# Your assignment:
Search the listing below, and show each line that includes the word "Obmann".

*** Opening Records supplied ***

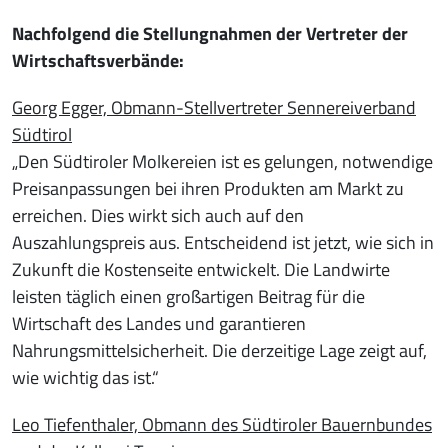
Nachfolgend die Stellungnahmen der Vertreter der
Wirtschaftsverbände:
Georg Egger, Obmann-Stellvertreter Sennereiverband
Südtirol
„Den Südtiroler Molkereien ist es gelungen, notwendige
Preisanpassungen bei ihren Produkten am Markt zu
erreichen. Dies wirkt sich auch auf den
Auszahlungspreis aus. Entscheidend ist jetzt, wie sich in
Zukunft die Kostenseite entwickelt. Die Landwirte
leisten täglich einen großartigen Beitrag für die
Wirtschaft des Landes und garantieren
Nahrungsmittelsicherheit. Die derzeitige Lage zeigt auf,
wie wichtig das ist.“
Leo Tiefenthaler, Obmann des Südtiroler Bauernbundes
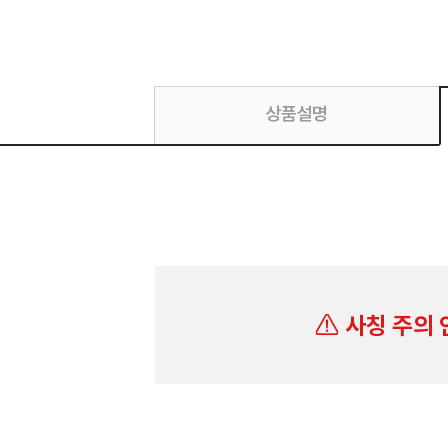
상품설명
사칭 주의 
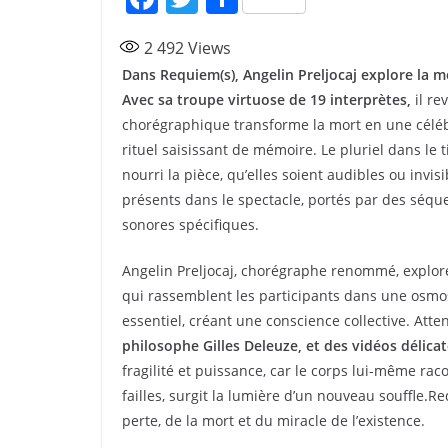
a
w
ar
2 492
Views
c
itt
ta
Dans Requiem(s), Angelin Preljocaj explore la m
e
er
g
Avec sa troupe virtuose de 19 interprètes,
il re
b
er
chorégraphique transforme la mort en une célébr
o
rituel saisissant de mémoire. Le pluriel dans le t
nourri la pièce, qu’elles soient audibles ou invisi
o
présents dans le spectacle, portés par des séq
k
sonores spécifiques.
Angelin Preljocaj, chorégraphe renommé, explore 
qui rassemblent les participants dans une osmos
essentiel, créant une conscience collective. Att
philosophe Gilles Deleuze, et des vidéos délica
fragilité et puissance, car le corps lui-même racon
failles, surgit la lumière d’un nouveau souffle.R
perte, de la mort et du miracle de l’existence.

*** Closing Records supplied ***

# Output for this exercise:
Georg Egger, Obmann-Stellvertreter Sennereiverband
Leo Tiefenthaler, Obmann des Südtiroler Bauernbundes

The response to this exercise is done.